Bizim yargıçlarımız “asrın canisi”ni yargılayan Norveçli meslektaşları gibi duruşma sırasında bilgisayar oyunu oynamıyorlar belki ama bizim de başka türlü problemlerimiz var.
Hükümetin hazırladığı yargı reformu paketi bu problemleri çözmeyi amaçlayan düzenlemeler içeriyor. Aslında geniş bir kapsamı olan “3. yargı paketi” içinde özellikle iki konu tartışılıyor. İlki özel yetkili mahkemelerin yetkilerine sınırlama getirmeyi öngören düzenleme. Özel yetkili mahkemeler zaten epeydir tartışma konusu. Özellikle Ergenekon ve KCK yargılamaları üzerinden bir siyasal özneye dönüştü bu mahkemeler. Taraftarları ve karşıtları oluştu.
Bu mahkemeler eliyle ordu içindeki demokrasi karşıtı yapılanmalara ve bunların sivil hayattaki uzantılarına karşı yürütülen yargı mücadelesine demokrat kamuoyunun büyük bölümü başlangıçta destek vermişti ama giderek bu tavır değişti.
Söz konusu yargılama sürecinde takınılan keyfi tutumlar yüzünden “kurunun yanında yaşın da yandığı” ve cuntalara karşı yürütülen demokrasi mücadelesinin “özel yargı” birimleri eliyle birtakım “özel hesaplaşma”lara alet edildiği eleştirileri toplumun geniş kesimlerinde de destek bulmaya başladı. Hepimizin gözü önünde yaşanan örnek hadiseler bu algılamanın ve eleştirilerin pek de haksız olmadığının kanıtı.
Bu süreçte özel yetkili mahkemeler sistemi Cumhuriyetin ilk yıllarında toplum üzerinde terör estiren İstiklal Mahkemeleri’nin kötü hatıralarını akla getiren bir imaj edindi.
Son olarak MİT Müsteşarı’nı ve dolaylı olarak Başbakan’ın siyasi varlığını hedef alan yargı müdahalesi bardağı taşıran damla oldu.

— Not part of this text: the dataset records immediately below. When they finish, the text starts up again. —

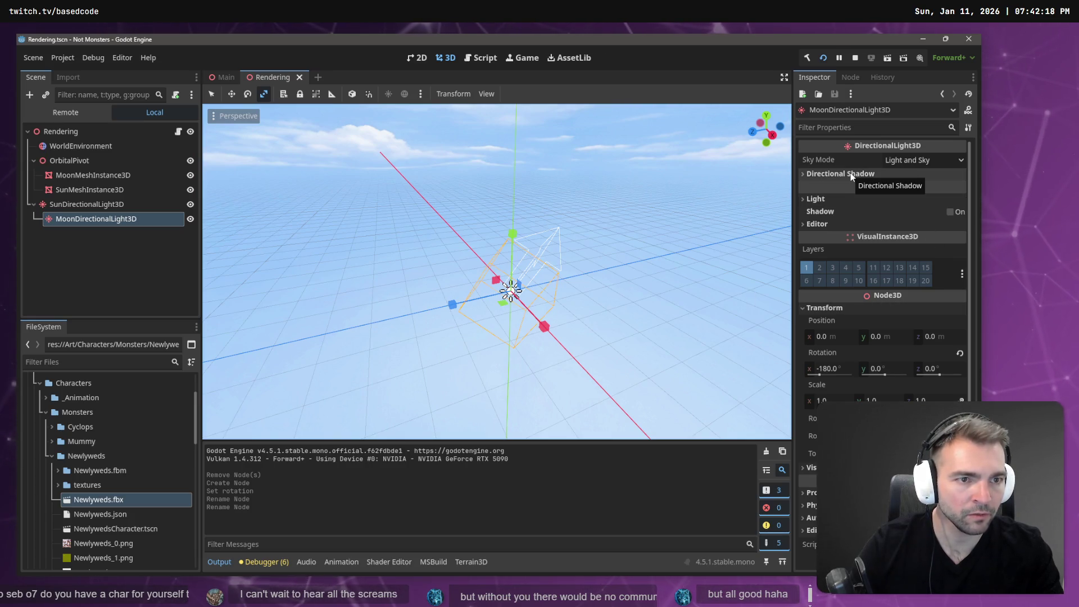
{"action": "left_click", "coordinate": [836, 199]}
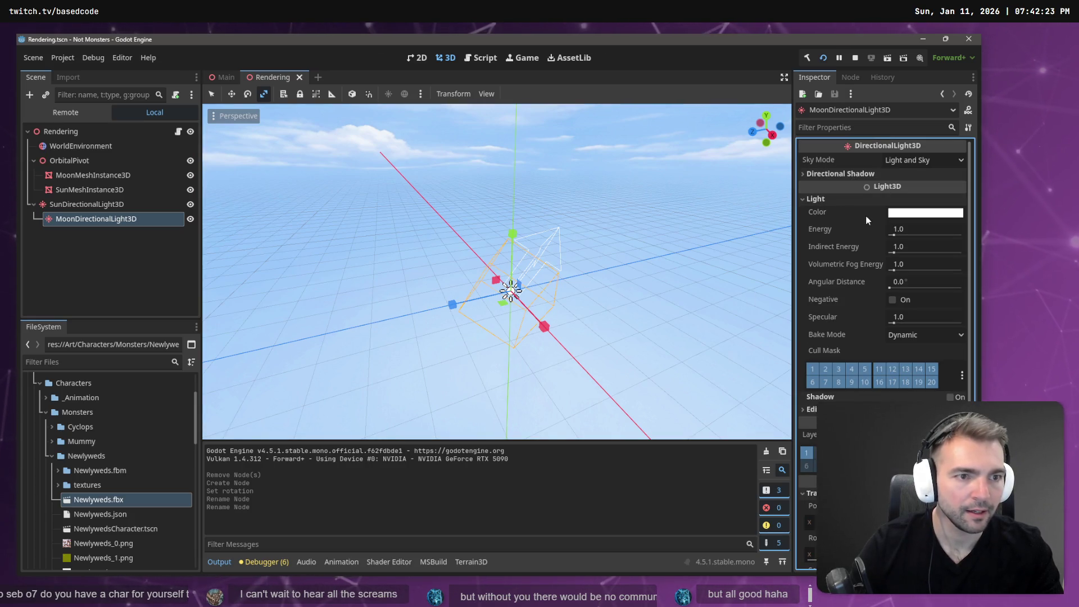
{"action": "key", "text": "F5"}
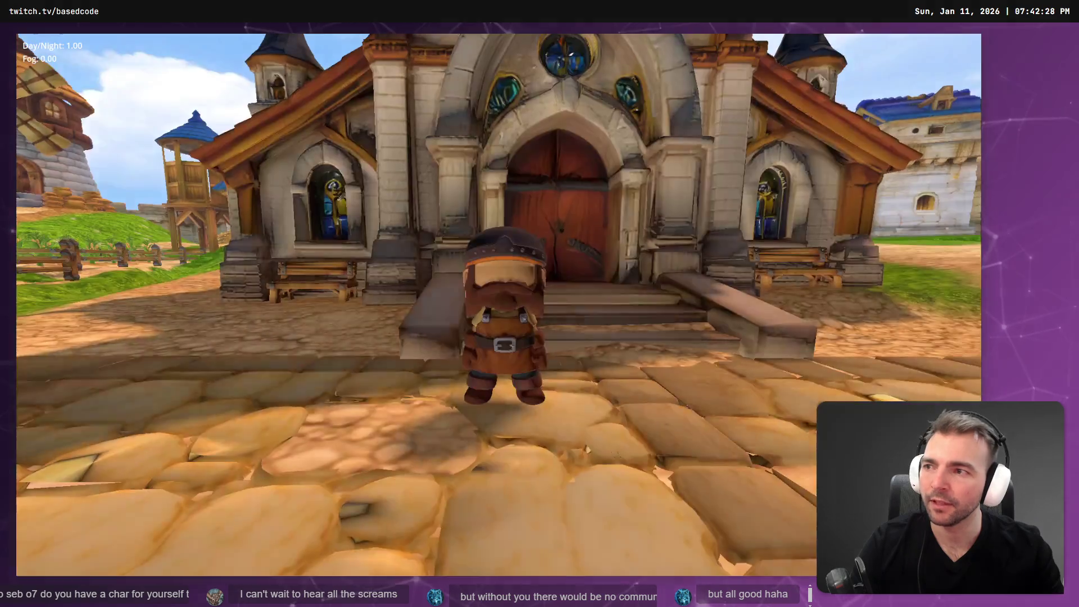
- Run the character through the foggy town as time shifts to night, then close the game
{"action": "key", "text": "w"}
{"action": "key", "text": "s"}
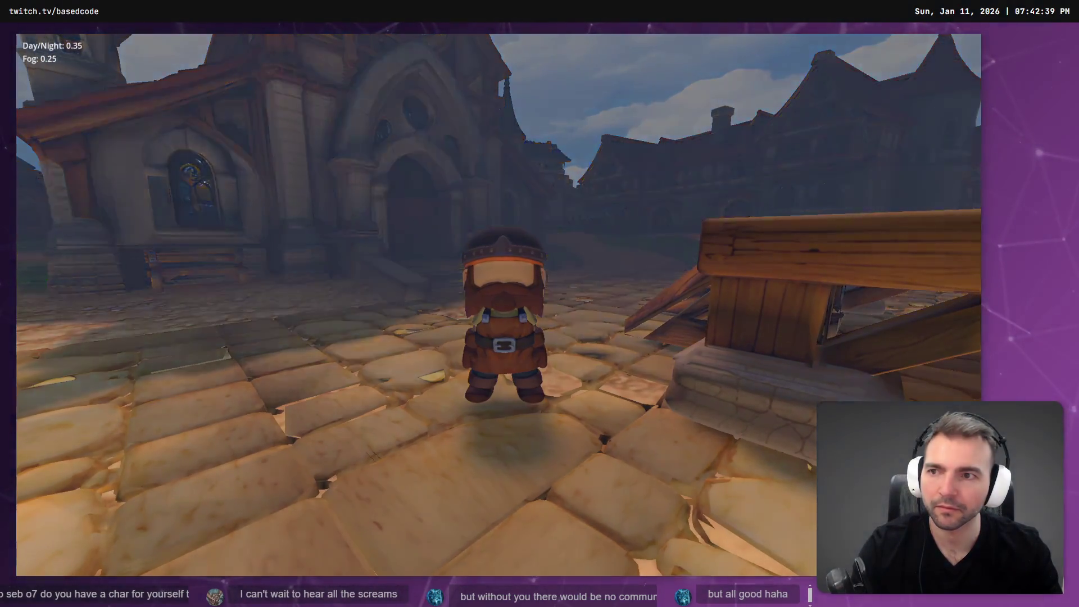
{"action": "key", "text": "w"}
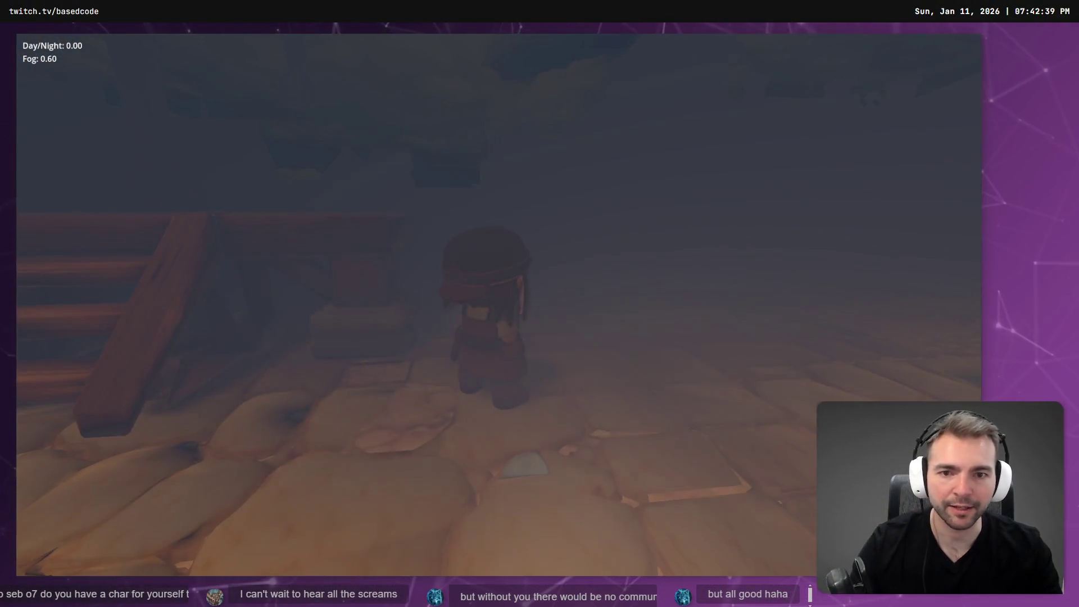
{"action": "key", "text": "w"}
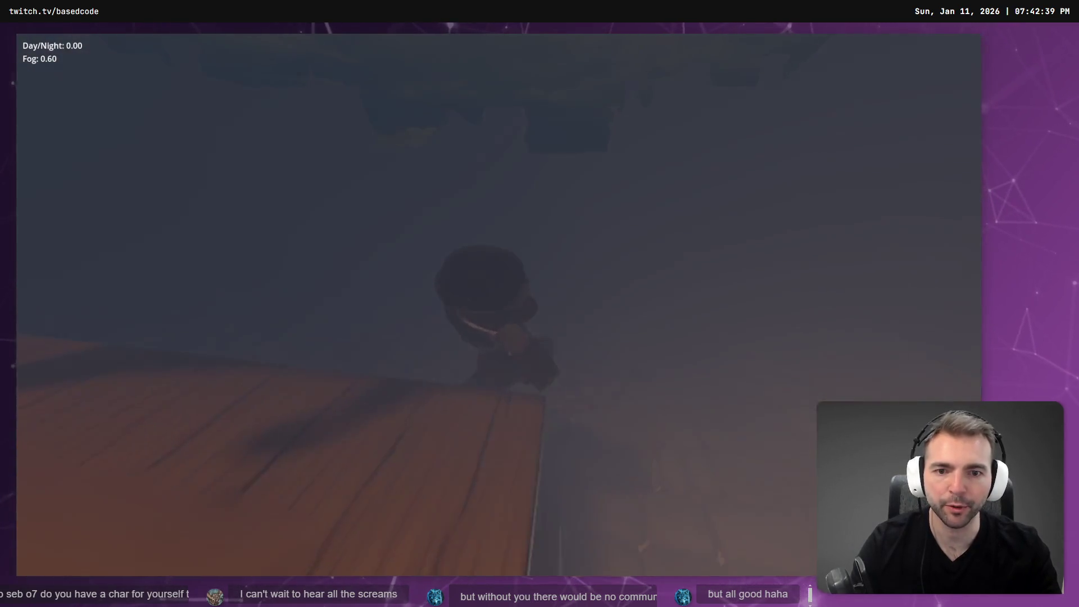
{"action": "key", "text": "w"}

Özel yetkili mahkemelerin devlet içinde devlet haline geldiği, eski rejimin şikâyet edilen vesayetçiliğini bu mahkemeler üzerinden “yeni yargı düzeni”nin üstlenmiş olduğu dile getirilmeye başlandı. İşin gerçeği farklıdır diye bir iddianız olsa bile ortadaki algı bu olduğuna göre buna bir çözüm bulunması gerekmez mi? Dolayısıyla bugün bu mahkemelerin işleyişine çeki düzen verilmesine yönelik düzenleme gereklidir. Geç bile kalınmıştır.
Diğer yandan, “Eyvah! Özel yetkili mahkemeler kaldırılıyor” diye feryat etmek ve bu girişime karşı kampanya yürütmek de anlamsız. Özel yetkili mahkemeler kaldırılmıyor bir kere. Sadece yetkileri yeniden düzenleniyor.
“Erdoğan darbecileri korumaya çalışıyor” eleştirisinde ise hiç mantık yok. Söz konusu darbelerin muhatabı AK Parti’nin kendisi olduğuna göre Başbakan kendisini devirmek isteyenleri mi adaletin elinden kurtarmaya çalışıyor? Olacak iş mi bu?
Üçüncü yargı paketinde bir de “yasadışı telefon dinlemeleri” meselesine çözüm getirilmeye çalışılıyor. Çözüm olarak yasadışı elde edilen ses veya görüntü kayıtlarının yayınının engellenmesi düşünülmüş.
Buna karşı da bazıları “Geçmişte bu telefon dinlemeleri olmasaydı darbeler engellenemezdi. Şimdi yasaklarsanız yine darbe olabilir” iddiasındalar. Bu hem yanlış hem de ayıp bir argüman. Yanlış çünkü telefon dinlemesiyle veya uygunsuz görüntülerin yayınlanması yoluyla engellenmiş bir tane bile darbe girişimi yok. Ayıp çünkü hem yasadışı hem de ahlakdışı bir yöntemden söz ediyoruz.
Ne hukuk adına, ne demokrasi adına ne de İslami değerler adına bunun savunulması düşünülemez... “Kem âlât ile kemâlât olmaz.”